Hannah’s mother, another of my neighbors and a former ‘friend’ from my childhood, is also less than my favorite person.

Just like when we were in school together, there’s never a hair out of place on the woman’s bleached head. She spends money she doesn’t have on designer label clothes, then puts on old rags and goes to the churches and food pantries for help with her bills and food. Of course, the woman never learned to cook a proper meal, even though she had four children. So when I took over some fresh produce, Tammy just turned up her powdered nose and said, “Whatever would I do with that?”

Hannah is her oldest child and the only girl. Of course, that meant most of the work of raising her three younger brothers fell to her. And without anyone to teach her the basics, her life is less than easy. Even without a lazy, lying, cheating asshole for a boyfriend and the father of her children.

I breathe deeply; that meditation shit sure comes in handy. Who am I to talk? My first husband cheated on me. At least twice. And while I never doubted Jason’s love for me, our marriage was anything but the equitable partnership that it should have been. But the young woman standing here is not me. And hell, yeah, maybe I do know a thing or two about relationships. Even if it is more how they shouldn’t be than how they should.

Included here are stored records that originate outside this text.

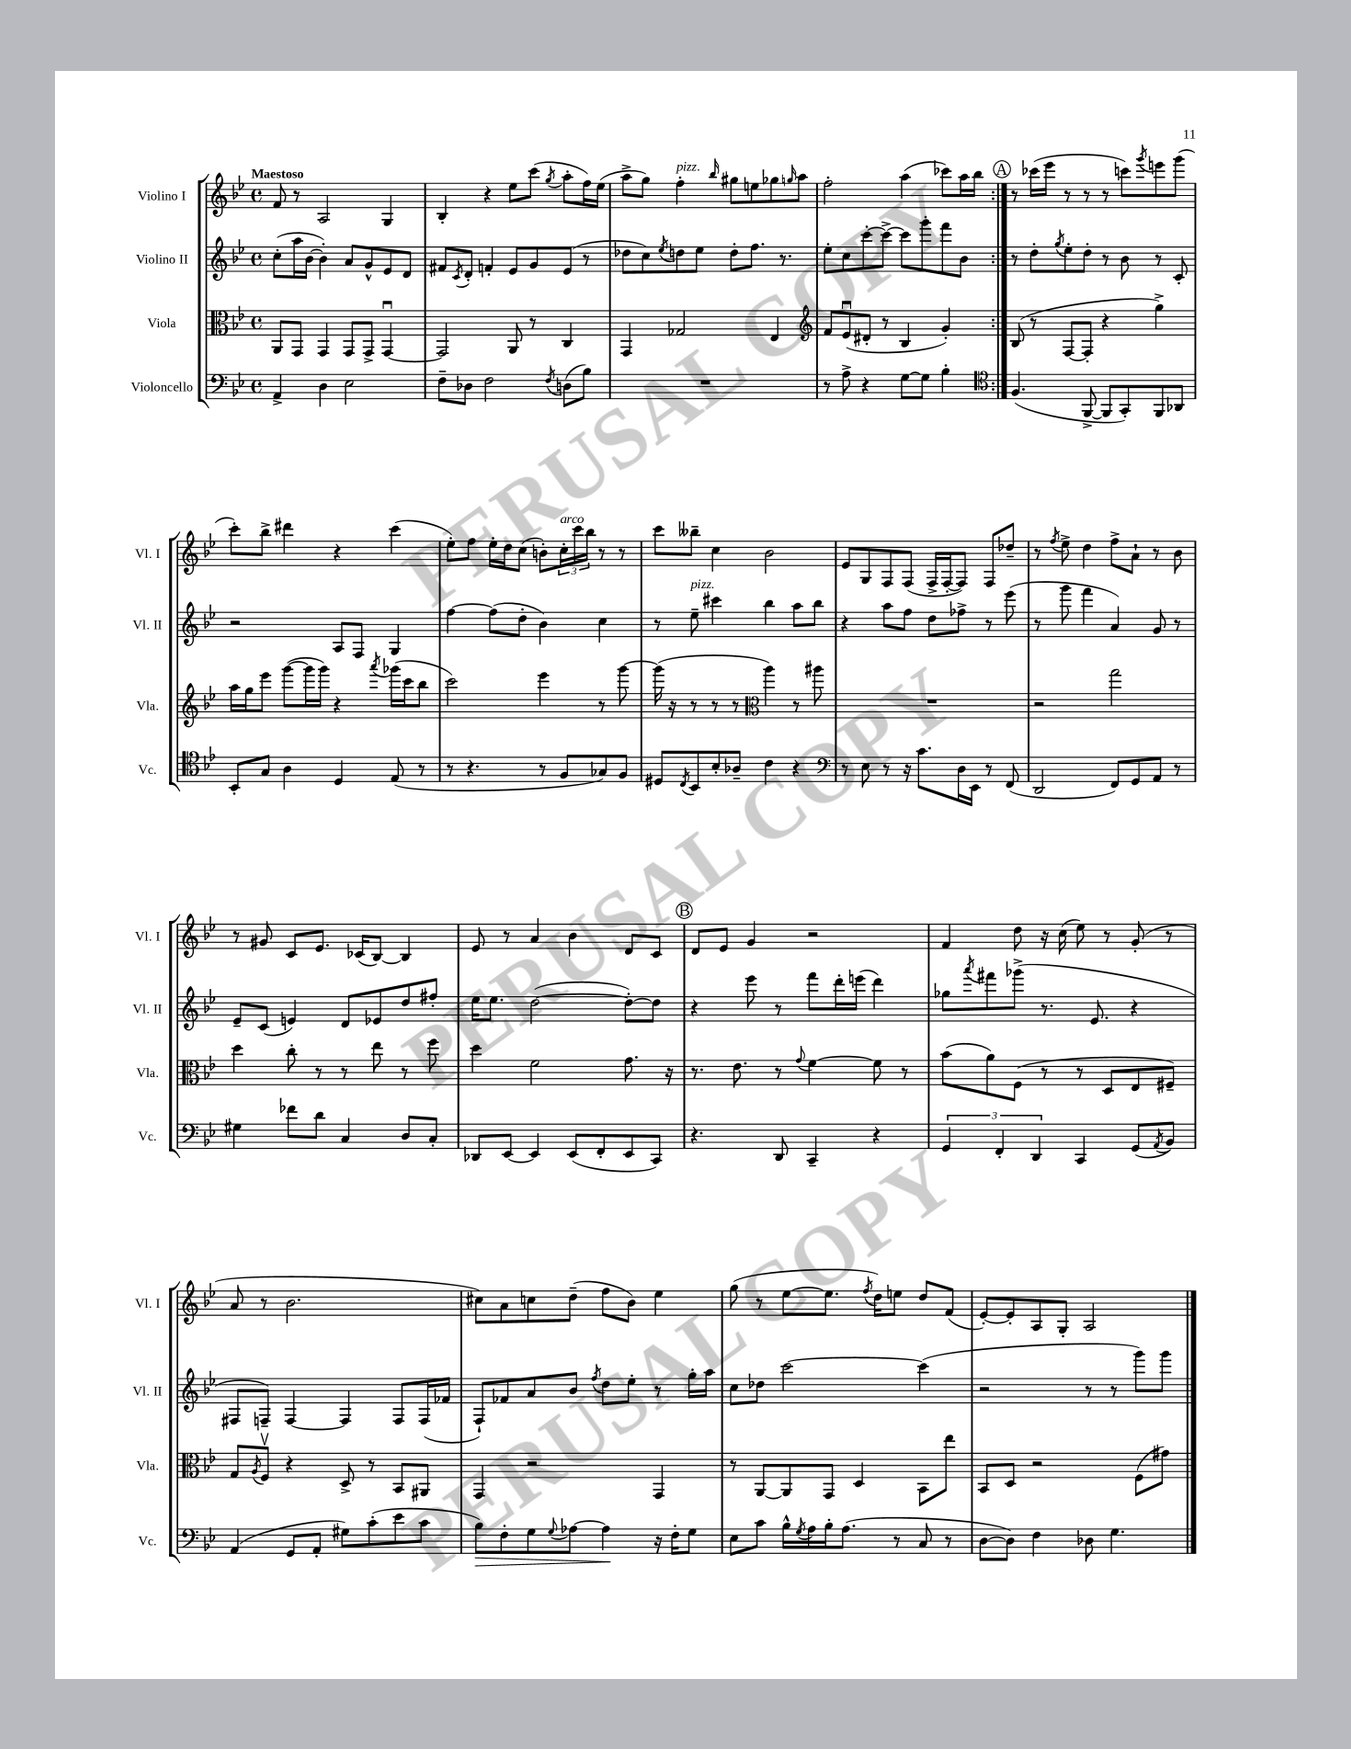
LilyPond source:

<<
\new StaffGroup <<
\new Staff = "s0" \with { instrumentName = "Violino I" shortInstrumentName = "Vl. I" } {
    \clef treble \key bes \major \defaultTimeSignature \time 4/4 \tempo "Maestoso"
    \repeat volta 2 { f'8 r8 a2 g4 |
    bes4-. r4 ees''8 c'''8( \acciaccatura { g''8 } a''8-. f''16) ees''16( |
    a''8-> g''8) f''4-.^\markup { \italic "pizz." } \grace { bes''16 } gis''8 e''8 ges''8 \grace { g''16 } a''8 |
    f''2-. a''4( ces'''8) a''16 bes''16 | }
    \mark \markup { \circle "A" } r8 ces'''16( ees'''16 r8 r8 r8 c'''8) \acciaccatura { g'''8 } e'''8 g'''8( |
    c'''8-.) bes''8-> dis'''4 r4 c'''4( |
    ees''8-.) f''8 ees''16-. d''16 c''8( b'8-.) \tuplet 3/2 { c''16-.^\markup { \italic "arco" } c'''16 bes''16 } r8 r8 |
    c'''8 beses''8-- c''4 bes'2 |
    ees'8 g8 f8 f8( f16-> f16~-. f8) f8 des''8-- |
    r8 \acciaccatura { f''8 } ees''8-> d''4 f''8-> a'8-! r8 bes'8 |
    r8 gis'8 c'8 ees'8. ces'16( bes8~) bes4 |
    ees'8 r8 a'4 bes'4 d'8 c'8 |
    \mark \markup { \circle "B" } d'8 ees'8 g'4 r2 |
    f'4 d''8 r16 c''16( ees''8) r8 g'8-.( r8 |
    a'8 r8 bes'2. |
    cis''8) a'8 c''8 d''8--( f''8 bes'8) ees''4 |
    g''8( r8 ees''8~ ees''8. \acciaccatura { f''8 } d''16) e''8 d''8 f'8( |
    ees'8~-.) ees'8-. a8 g8-. a2 \bar "|." |
}
\new Staff = "s1" \with { instrumentName = "Violino II" shortInstrumentName = "Vl. II" } {
    \clef treble \key bes \major \defaultTimeSignature \time 4/4
    \repeat volta 2 { c''8-.( a''16 bes'16~ bes'4-.) a'8 g'8-^ ees'8 d'8 |
    fis'8 \acciaccatura { c'8 } d'8-. f'4-. ees'8 g'8 ees'8( r8 |
    des''8 c''8) \acciaccatura { ees''8 } d''8 ees''8 d''8-. f''8. r8. |
    ees''8-. c''8 c'''8~-. c'''8~-> c'''8 g'''8-. f'''8 bes'8 | }
    \mark \markup { \circle "A" } r8 d''8-. \acciaccatura { g''8 } ees''8-. d''8-. r8 bes'8 r8 c'8-. |
    r2 a8 f8 g4 |
    f''4~ f''8( d''8-. bes'4) c''4 |
    r8 ees''8--^\markup { \italic "pizz." } cis'''4 bes''4 a''8 bes''8 |
    r4 a''8 f''8 d''8 fes''8-> r8 ees'''8( |
    r8 g'''8 f'''4 a'4) g'8 r8 |
    ees'8-- c'8( e'4) d'8 ees'8 d''8 fis''8-. |
    ees''16 ees''8. d''2~( d''8~-.) d''8 |
    \mark \markup { \circle "B" } r4 ees'''8 r8 f'''8 d'''16-. e'''16( d'''4) |
    ges''8 \acciaccatura { a'''8 } fis'''8 ges'''8->( r8. ees'8. r4 |
    fis8 f8--) f4~ f4 f8 f16( fes'16 |
    f8-!) fes'8 a'8 bes'8 \acciaccatura { f''8 } d''8 ees''8-. r8 g''16-. a''16 |
    c''8 des''8 c'''2~ c'''4( |
    r2 r8 r8 g'''8) g'''8 \bar "|." |
}
\new Staff = "s2" \with { instrumentName = "Viola" shortInstrumentName = "Vla." } {
    \clef alto \key bes \major \defaultTimeSignature \time 4/4
    \repeat volta 2 { a,8 g,8 g,4 g,8 g,8-> g,4~\downbow |
    g,2 a,8 r8 c4 |
    g,4 ges2 ees4 |
    \clef treble f'8 ees'8\downbow( dis'8-. r8 bes4 g'4-.) | }
    \mark \markup { \circle "A" } bes8( r8 f8~ f8-. r4 g''4->) |
    a''16 g''16 ees'''8 g'''8~( g'''16 g'''16) r4 \acciaccatura { a'''8 } ges'''16( c'''16 bes''8 |
    c'''2) ees'''4 r8 g'''8~ |
    g'''16( r16 r8 r8 r8 \clef alto a''4) r8 ais''8 |
    R1 |
    r2 g''2 |
    d''4 c''8-. r8 r8 ees''8 r8 f''8 |
    d''4 f'2 g'8. r16 |
    \mark \markup { \circle "B" } r8. ees'8. r8 \appoggiatura { g'8 } f'4~ f'8 r8 |
    bes'8( a'8) f8( r8 r8 d8 ees8 fis8--) |
    g8 \acciaccatura { a8 } f8\upbow r4 d8-> r8 bes,8 ais,8 |
    g,4 r2 g,4 |
    r8 a,8~ a,8 g,8 d4 bes,8 ees''8 |
    bes,8 d8 r2 f8( gis'8) \bar "|." |
}
\new Staff = "s3" \with { instrumentName = "Violoncello" shortInstrumentName = "Vc." } {
    \clef bass \key bes \major \defaultTimeSignature \time 4/4
    \repeat volta 2 { a,4-> d4 ees2 |
    f8-- des8 f2 \acciaccatura { f8 } d8( bes8) |
    R1 |
    r8 a8-> r4 g8~ g8 bes4-. | }
    \mark \markup { \circle "A" } \clef tenor f4.( f,8~-> f,8 g,8-.) f,8 aes,8 |
    bes,8-. g8 a4 d4 ees8( r8 |
    r8 r4. r8 f8 ges8) f8 |
    dis8 \acciaccatura { c8 } bes,8 bes8-. aes8-- c'4 r4 |
    \clef bass r8 ees8 r8 r16 c'8. d16 ees,16 r8 f,8( |
    d,2 f,8) g,8 a,8 r8 |
    gis4 fes'8 d'8 c4 d8 c8-. |
    des,8 ees,8~ ees,4 ees,8( f,8-. ees,8 c,8) |
    \mark \markup { \circle "B" } r4. d,8 c,4-- r4 |
    \tuplet 3/2 { g,4 f,4-. d,4 } c,4 g,8( \acciaccatura { a,8 } bes,8) |
    a,4( g,8 a,8-. gis8) c'8-.( ees'8 c'8 |
    bes8\>) f8-. g8 \appoggiatura { g8 } aes8~ aes4\! r16 f16-. g8 |
    ees8 c'8 bes16-^ \acciaccatura { g8 } a16 bes16-. a8.( r8 c8 r8 |
    d8~ d8) f4 des8 g4. \bar "|." |
}
>>
>>
\layout { \context { \Score \remove "Bar_number_engraver" } }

I’m just about to break down and tell Hannah what I think of both her mother and boyfriend when some fancy limo drives up and parks right in front of my house. I frown as Hannah wipes her eyes and finishes off what had been her perfect makeup. “Looks like you have company. I’ll get Kyle and let you go.”

I want to argue with her, but she is already half away across the community garden. I’ll just send away whoever it is, probably one of Jason’s former financial advisors or maybe one of the attorneys, though I don’t know what they’d want with me. I have my own here now. People whose ethics are more in line with my own. So if they think they can sweet-talk, bully, or cajole me back into using their services, they have another think coming.

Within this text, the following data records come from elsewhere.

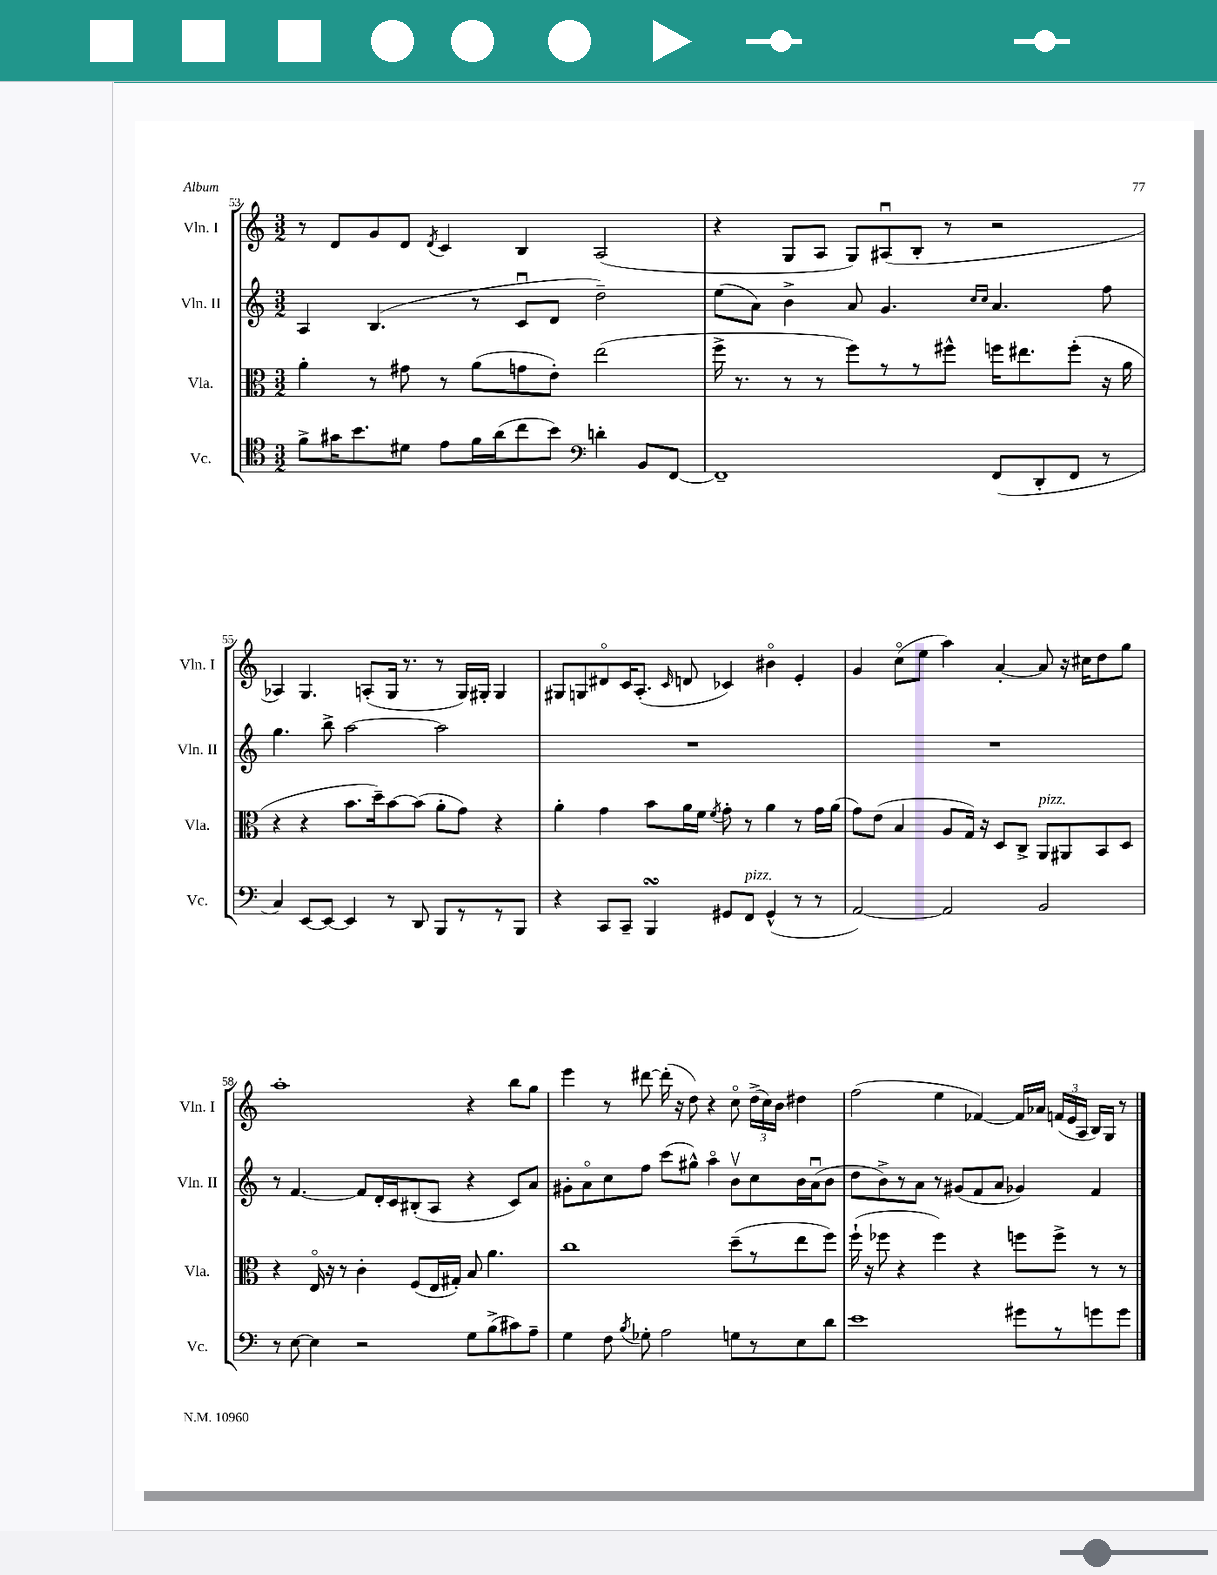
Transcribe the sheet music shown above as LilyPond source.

<<
\new StaffGroup <<
\new Staff = "s0" \with { instrumentName = "Vln. I" shortInstrumentName = "Vln. I" } {
    \clef treble \key c \major \numericTimeSignature \time 3/2
    \autoBeamOff r8 d'8[ g'8 d'8] \acciaccatura { d'8 } c'4 b4 a2( |
    r4 g8[ a8] g8[) ais8\downbow( b8]-. r8 r2 |
    aes4) g4. a8[-.( g16] r8. r8 g16[) gis16]-. gis4 |
    gis8[ g8 dis'8\flageolet c'16 a8.]-.( \grace { c'16 } d'8 ces'4) bis'4\flageolet e'4-. |
    g'4 c''8[\flageolet( e''8] a''4) a'4~-. a'8 r16 cis''16[ d''8 g''8] |
    a''1-. r4 b''8[ g''8] |
    e'''4 r8 dis'''8~ dis'''16-.( r16 d''8) r4 c''8\flageolet \tuplet 3/2 { d''16[->( c''16) b'16] } dis''4 |
    f''2( e''4 fes'4~) fes'16[ aes'16] \tuplet 3/2 { f'16[( e'16 a16] } b16[) g16] r8 \bar "|." |
}
\new Staff = "s1" \with { instrumentName = "Vln. II" shortInstrumentName = "Vln. II" } {
    \clef treble \key c \major \numericTimeSignature \time 3/2
    \autoBeamOff a4 b4.( r8 c'8[\downbow d'8] d''2--) |
    e''8[( a'8]) b'4-> a'8 g'4. \grace { c''16[ c''16] } a'4. f''8 |
    g''4. b''8-> a''2~ a''2 |
    R1. |
    R1. |
    r8 f'4.~ f'8[ d'16-. c'16 bis8-.( a8] r4 c'8[) a'8] |
    gis'8[-. a'8\flageolet c''8 f''8] c'''8[( gis''8]-^) a''4\flageolet b'8[\upbow c''8 b'16 a'16\downbow( b'8] |
    d''8[ b'8->) r8 a'8] r8 gis'8[( f'8 a'8] ges'4) f'4 \bar "|." |
}
\new Staff = "s2" \with { instrumentName = "Vla." shortInstrumentName = "Vla." } {
    \clef alto \key c \major \numericTimeSignature \time 3/2
    \autoBeamOff a'4-. r8 gis'8 r8 a'8[( g'8 e'8]-.) e''2( |
    f''16-> r8. r8 r8 f''8[) r8 r8 fis''8]-^ f''16[ eis''8. f''8]-.( r16 a'16 |
    r4 r4 b'8.[ d''16--) b'8~ b'8]( a'8[-. g'8]) r4 |
    a'4-. g'4 b'8[ a'16 f'16] \acciaccatura { f'8 } g'8-. r8 a'4 r8 g'16[ a'16]( |
    g'8[) e'8]( b4 a8[ g16]) r16 d8[ c8]-> a,8[^\markup { \italic "pizz." } ais,8 b,8 d8] |
    r4 e16\flageolet r16 r8 c'4-. f8[( e16 gis16]-.) b8 a'4. |
    c''1 d''8[--( r8 e''8 f''8]) |
    f''16-!( r16 fes''8 r4 fes''4) r4 f''8[ f''8]-> r8 r8 \bar "|." |
}
\new Staff = "s3" \with { instrumentName = "Vc." shortInstrumentName = "Vc." } {
    \clef tenor \key c \major \numericTimeSignature \time 3/2
    \autoBeamOff f'8[-> gis'16 b'8. dis'8] e'8[ f'16 a'16( c''8 b'8]) \clef bass d'4-. b,8[ f,8]~ |
    f,1-- f,8[( d,8-. f,8] r8 |
    c4) e,8[~ e,8]~ e,4 r8 d,8 b,,8[ r8 r8 b,,8] |
    r4 c,8[ c,8]-- b,,4\turn gis,8[ f,8]^\markup { \italic "pizz." } gis,4-^( r8 r8 |
    a,2~) a,2 b,2 |
    r8 e8~ e4 r2 g8[ b8->( cis'8) a8]-- |
    g4 f8 \acciaccatura { b8 } ges8-. a2 g8[ r8 e8 d'8] |
    e'1 gis'8[ r8 g'8 g'8] \bar "|." |
}
>>
>>
\layout { \context { \Score currentBarNumber = #53 } }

I put down my cup of tea and wave to Hannah as she carries a screaming Kyle across the street. “I’ll stop by later with that stew and biscuits, sweetie. We can finish our conversation then.” Maybe if I take my frustration and anger out on whoever is in that fancy car, I’ll even be able to smile and bite my tongue. Keeping my true thoughts and feelings about Tammy Taylor and Todd Stevens to myself.

At least until Hannah is ready to see the truth for herself. After all, it took me close to a decade to get to that point with Jason. And I hadn’t a clue about my first marriage until my husband asked me for a divorce. Yeah, maybe I don’t have any right to judge?

But that’s another of those things to haunt me in that lonely house with its memories and doubts hiding in every corner. And right now, there’s some rich man in over-priced designer jeans and a knit shirt getting out the back of that limo. I can’t see his face; he’s turned in the wrong direction. But price aside, he sure does fill them out nicely. Nothing wrong with a woman looking. As long as she knows the score.

And I’ve learned that. The hard way. I just wish the Hannahs of this world didn’t have to. Just let me deal with this trouble then I’ll take over some food and listen to her woes. I wipe my hands on my jeans as I walk towards my house, “Excuse me, but can I help you….”

The words freeze in my throat as the man turns, and I get my first look at his face. Yeah, this one I’d goggled, but not for that reason. Still, Peter Millner, the third, is even better looking in person than in those photos. Not that I care.

But why the hell would the man be here? Shit, maybe I should have listened to that tiny voice before I hit that publish button. But I thought I was careful to make it clear that those were my opinions and not accusations. Just maybe not enough to satisfy this man? You’d think that someone like him would leave the dirty work to his staff, though. I just hope that a retraction will be good enough. I mean, does Millner Textiles really need the few millions Jason left me? I guess I’m about to find out.